それでも、もう自分ではどうしようもないほどに、好きという感情が育ってしまったせいで、一緒にいる時間を望んでしまう。
「ごめん、ね。身勝手で」
魔族がヒトを喰らうなら、いっそのことアルに食べられたいとすら思う。
血液一滴、骨の一欠片すら残さずに。
私の全部がアルの血肉となって、彼の中に残るなら、それはそれで幸せなことではないかと思うほど、彼が欲しい。
「我ながら、思考がヤバいな」
そんな考えを苦笑して飲みこみ、私はアルの髪を撫でる。サラサラとした髪質が指に心地いい。
「危なくてもいいから、側に置いて欲しい」
私は起きない無防備なアルにつぶやくように懇願する。
起きている時に言わなければ意味がないのに、今の関係に名前を望んで、アルに去られるのが怖かった。

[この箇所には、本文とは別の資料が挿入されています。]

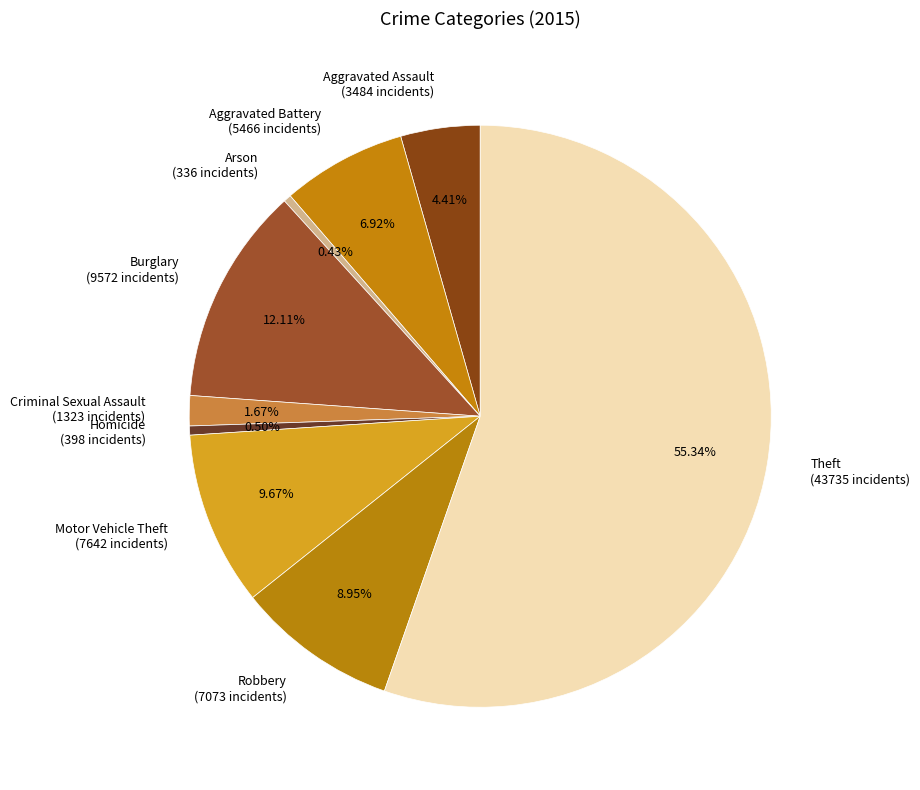

To the nearest percent, what percentage of the pie is Aggravated Assault?

4%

アルの髪が心地良すぎて、撫で過ぎたのだろう。うぅっと小さな声が漏れてアルの身体が動く。そろそろ起きるかな、と思って手を止めたところで、寝ぼけたようにぎゅっと腕に力が込められ抱きしめられる。
身体が密着した事でアルの心音がよく聞こえ、私の鼓動が早くなる。
「……セ……イカ」
アルの口からつぶやかれた寝言を耳が拾う。
「セイカ……悪い、な。……気づかなくて」
今度ははっきりと、セイカと呼ぶ。後悔が滲んだその声で、形のいい眉を寄せて。
(誰、だろう? セイカって)
私の知らない女の人の名がアルの口から溢れ、嫌な音を立てて胸の奥が軋んだけれど。
「大丈夫、大丈夫」
アルの顔がとても悲しそうだったから、私はアルを抱きしめ返してトントンと大きな背中を叩いて、あやす。
「全部、夢だから、大丈夫」
昨日は余程疲れたのだろう。アルはまた、規則正しい寝息とともに夢の中に落ちた。
「怖いの、怖いの、魔ノ国まで飛んで行け」
私は小さな声で呪いを唱える。少しでも、アルがよく眠れるようにと祈りを込めて。気休め程度だけど、と額にキスをしようとして、やめる。
「……妬かないわけでは、ないのよ? 無防備なアルが悪い」
そうつぶやいて、一瞬だけ唇に触れた。今度は、私もアルの夢に出たらいいなと願って。